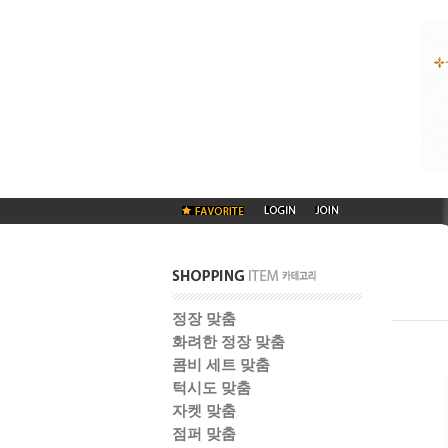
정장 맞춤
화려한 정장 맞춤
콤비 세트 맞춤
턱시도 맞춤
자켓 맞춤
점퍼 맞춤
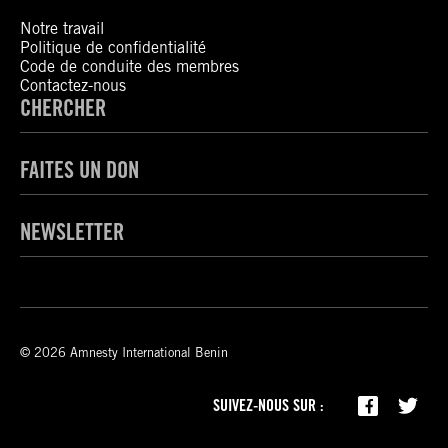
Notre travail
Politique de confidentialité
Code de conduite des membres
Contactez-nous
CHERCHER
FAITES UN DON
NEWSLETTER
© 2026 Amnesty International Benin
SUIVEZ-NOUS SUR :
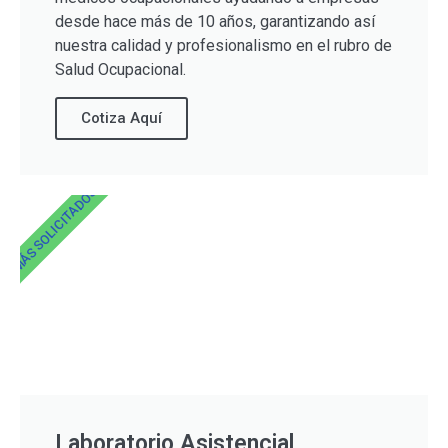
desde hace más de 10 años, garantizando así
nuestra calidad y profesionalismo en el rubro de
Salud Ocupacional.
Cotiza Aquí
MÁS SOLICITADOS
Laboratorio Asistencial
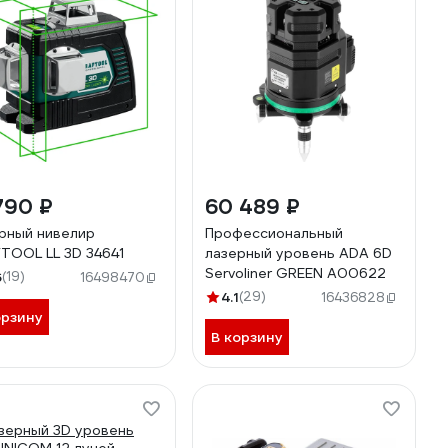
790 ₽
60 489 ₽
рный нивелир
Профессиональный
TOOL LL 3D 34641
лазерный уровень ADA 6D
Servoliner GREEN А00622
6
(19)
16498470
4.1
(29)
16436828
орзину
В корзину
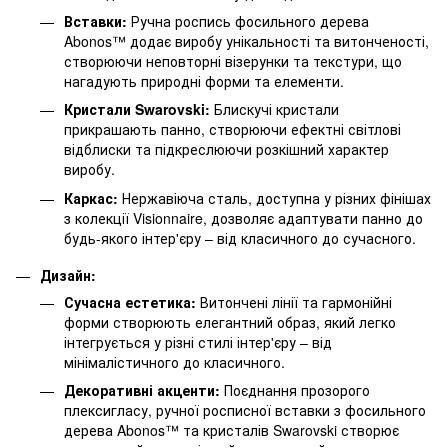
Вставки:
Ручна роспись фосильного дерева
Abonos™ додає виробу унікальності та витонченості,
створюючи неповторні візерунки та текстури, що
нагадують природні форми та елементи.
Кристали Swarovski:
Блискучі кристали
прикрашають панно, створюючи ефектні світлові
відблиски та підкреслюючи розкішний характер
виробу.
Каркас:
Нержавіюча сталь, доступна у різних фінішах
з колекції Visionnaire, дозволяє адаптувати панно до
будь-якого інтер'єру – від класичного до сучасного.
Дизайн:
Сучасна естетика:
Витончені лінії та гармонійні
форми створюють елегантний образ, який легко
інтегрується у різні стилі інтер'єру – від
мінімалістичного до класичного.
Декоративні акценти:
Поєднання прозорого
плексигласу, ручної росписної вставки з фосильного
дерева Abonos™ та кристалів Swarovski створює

****************

Turn the text lines from all the items above into one numbered list, skipping blank lines and leaving out the pictures.

1. 정장 맞춤
2. 화려한 정장 맞춤
3. 콤비 세트 맞춤
4. 턱시도 맞춤
5. 자켓 맞춤
6. 점퍼 맞춤
7. Notre travail
8. Politique de confidentialité
9. Code de conduite des membres
10. Contactez-nous
11. CHERCHER
12. FAITES UN DON
13. NEWSLETTER
14. © 2026 Amnesty International Benin
15. SUIVEZ-NOUS SUR :
16. desde hace más de 10 años, garantizando así
17. nuestra calidad y profesionalismo en el rubro de
18. Salud Ocupacional.
19. Cotiza Aquí
20. MÁS SOLICITADOS
21. Laboratorio Asistencial
22. 790 ₽
23. 60 489 ₽
24. рный нивелир
25. Профессиональный
26. TOOL LL 3D 34641
27. лазерный уровень ADA 6D
28. Servoliner GREEN А00622
29. 6
30. (19)
31. 16498470
32. 4.1
33. (29)
34. 16436828
35. орзину
36. В корзину
37. Вставки:
38. Ручна роспись фосильного дерева
39. Abonos™ додає виробу унікальності та витонченості,
40. створюючи неповторні візерунки та текстури, що
41. нагадують природні форми та елементи.
42. Кристали Swarovski:
43. Блискучі кристали
44. прикрашають панно, створюючи ефектні світлові
45. відблиски та підкреслюючи розкішний характер
46. виробу.
47. Каркас:
48. Нержавіюча сталь, доступна у різних фінішах
49. з колекції Visionnaire, дозволяє адаптувати панно до
50. будь-якого інтер'єру – від класичного до сучасного.
51. Дизайн:
52. Сучасна естетика:
53. Витончені лінії та гармонійні
54. форми створюють елегантний образ, який легко
55. інтегрується у різні стилі інтер'єру – від
56. мінімалістичного до класичного.
57. Декоративні акценти:
58. Поєднання прозорого
59. плексигласу, ручної росписної вставки з фосильного
60. дерева Abonos™ та кристалів Swarovski створює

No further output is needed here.